Amid the chaos and wreckage, hope has shined in the form of thousands of volunteers pitching in where needed – delivering food, helping to clean, offering shelter or comfort. Mercy Chefs, a faith-based humanitarian nonprofit, is delivering 5,000 meals each day for a week.

"It's truly amazing seeing how the town has come together. The amount of people in our town [has probably] doubled or tripled. On both sides of the streets, there are cars lined up with volunteers and people willing to help," Andrew said. "Just seeing the number of trucks and payloaders and skid loaders that are coming to clear out all the debris and helping people get their basements dry as quickly as possible so they can try to save their house.

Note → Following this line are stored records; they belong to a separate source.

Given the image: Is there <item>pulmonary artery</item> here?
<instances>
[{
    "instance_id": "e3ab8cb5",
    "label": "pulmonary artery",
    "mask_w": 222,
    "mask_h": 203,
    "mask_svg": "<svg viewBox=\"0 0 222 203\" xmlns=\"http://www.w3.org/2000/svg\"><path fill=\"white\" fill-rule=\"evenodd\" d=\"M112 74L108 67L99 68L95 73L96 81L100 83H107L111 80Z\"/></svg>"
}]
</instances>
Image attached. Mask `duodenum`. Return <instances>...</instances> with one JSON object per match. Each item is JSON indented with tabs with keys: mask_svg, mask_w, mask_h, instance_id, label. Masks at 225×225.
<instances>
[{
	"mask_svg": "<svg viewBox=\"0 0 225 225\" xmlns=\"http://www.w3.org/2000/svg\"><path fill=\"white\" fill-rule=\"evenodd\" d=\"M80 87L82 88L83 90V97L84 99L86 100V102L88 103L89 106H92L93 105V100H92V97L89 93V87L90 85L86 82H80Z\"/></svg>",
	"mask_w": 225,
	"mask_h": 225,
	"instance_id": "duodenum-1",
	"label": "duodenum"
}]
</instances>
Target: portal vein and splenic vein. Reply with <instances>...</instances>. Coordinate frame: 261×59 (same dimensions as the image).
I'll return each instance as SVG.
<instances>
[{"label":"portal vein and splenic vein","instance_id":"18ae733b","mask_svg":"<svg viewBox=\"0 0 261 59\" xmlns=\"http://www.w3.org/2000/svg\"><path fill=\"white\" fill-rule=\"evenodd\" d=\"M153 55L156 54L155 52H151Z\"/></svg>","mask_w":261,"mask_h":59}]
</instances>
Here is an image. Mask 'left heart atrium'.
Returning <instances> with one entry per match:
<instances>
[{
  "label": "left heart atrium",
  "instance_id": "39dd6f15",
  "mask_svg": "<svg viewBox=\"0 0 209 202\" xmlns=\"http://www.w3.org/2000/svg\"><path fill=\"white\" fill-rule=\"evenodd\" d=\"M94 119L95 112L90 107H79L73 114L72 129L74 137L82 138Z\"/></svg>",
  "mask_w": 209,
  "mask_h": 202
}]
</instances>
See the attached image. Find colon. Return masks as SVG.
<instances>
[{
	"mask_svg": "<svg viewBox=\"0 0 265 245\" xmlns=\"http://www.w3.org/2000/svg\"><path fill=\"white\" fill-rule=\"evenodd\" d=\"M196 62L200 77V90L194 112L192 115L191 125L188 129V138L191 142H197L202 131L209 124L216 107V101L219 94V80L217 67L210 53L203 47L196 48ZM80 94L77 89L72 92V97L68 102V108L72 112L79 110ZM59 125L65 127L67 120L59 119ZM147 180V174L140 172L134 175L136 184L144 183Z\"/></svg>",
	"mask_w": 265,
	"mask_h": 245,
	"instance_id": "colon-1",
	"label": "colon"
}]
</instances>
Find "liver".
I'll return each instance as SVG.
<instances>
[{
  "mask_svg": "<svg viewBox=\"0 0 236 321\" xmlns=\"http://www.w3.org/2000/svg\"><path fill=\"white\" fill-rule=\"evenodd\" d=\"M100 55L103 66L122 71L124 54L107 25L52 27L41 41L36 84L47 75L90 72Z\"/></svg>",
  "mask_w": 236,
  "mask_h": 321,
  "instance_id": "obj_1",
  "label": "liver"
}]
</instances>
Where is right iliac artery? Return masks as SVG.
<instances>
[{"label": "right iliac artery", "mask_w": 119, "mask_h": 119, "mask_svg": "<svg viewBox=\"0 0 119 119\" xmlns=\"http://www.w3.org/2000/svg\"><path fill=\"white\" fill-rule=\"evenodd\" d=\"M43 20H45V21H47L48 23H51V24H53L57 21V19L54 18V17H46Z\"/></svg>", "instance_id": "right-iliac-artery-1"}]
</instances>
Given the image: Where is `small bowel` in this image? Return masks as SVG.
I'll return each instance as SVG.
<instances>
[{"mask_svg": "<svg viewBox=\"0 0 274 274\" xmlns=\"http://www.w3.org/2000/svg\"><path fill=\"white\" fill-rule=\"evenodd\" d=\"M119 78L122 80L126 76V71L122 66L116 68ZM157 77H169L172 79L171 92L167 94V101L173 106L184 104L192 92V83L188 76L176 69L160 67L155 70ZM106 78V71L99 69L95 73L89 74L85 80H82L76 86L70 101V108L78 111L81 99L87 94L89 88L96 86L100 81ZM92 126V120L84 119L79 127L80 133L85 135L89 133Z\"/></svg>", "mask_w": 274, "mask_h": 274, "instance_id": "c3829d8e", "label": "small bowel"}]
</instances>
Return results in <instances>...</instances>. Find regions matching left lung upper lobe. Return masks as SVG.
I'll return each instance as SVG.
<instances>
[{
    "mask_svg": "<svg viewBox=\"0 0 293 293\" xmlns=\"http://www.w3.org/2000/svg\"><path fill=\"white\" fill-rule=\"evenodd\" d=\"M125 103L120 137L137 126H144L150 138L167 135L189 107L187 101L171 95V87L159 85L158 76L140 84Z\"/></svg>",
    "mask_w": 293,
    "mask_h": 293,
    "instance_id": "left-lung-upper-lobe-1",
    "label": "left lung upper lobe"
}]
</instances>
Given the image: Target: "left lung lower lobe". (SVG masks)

All the farmers coming in from out of town that want to help and want to get this town back together and get the town trending back up."

Andrew and his family know this will be a long road for their beloved community.

Unfortunately, very few of the Rock Valley residents have flood insurance and will be relying on personal savings, donations or relief organizations to get back on their feet. The Van Ginkels are new to the Vikings organization but not to the region – and they know the big ways in which communities show up for one another.

Van Ginkel's former Dolphins teammate Zach Sieler and the Sieler Haven Foundation have partnered with Andrew and Sam in an effort to rebuild, house and provide resources to the displaced families of Rock Valley. Donations can be made here to support the community.

"It's a dark time right now," Andrew said. "But hopefully, people can see the light at the end of the tunnel."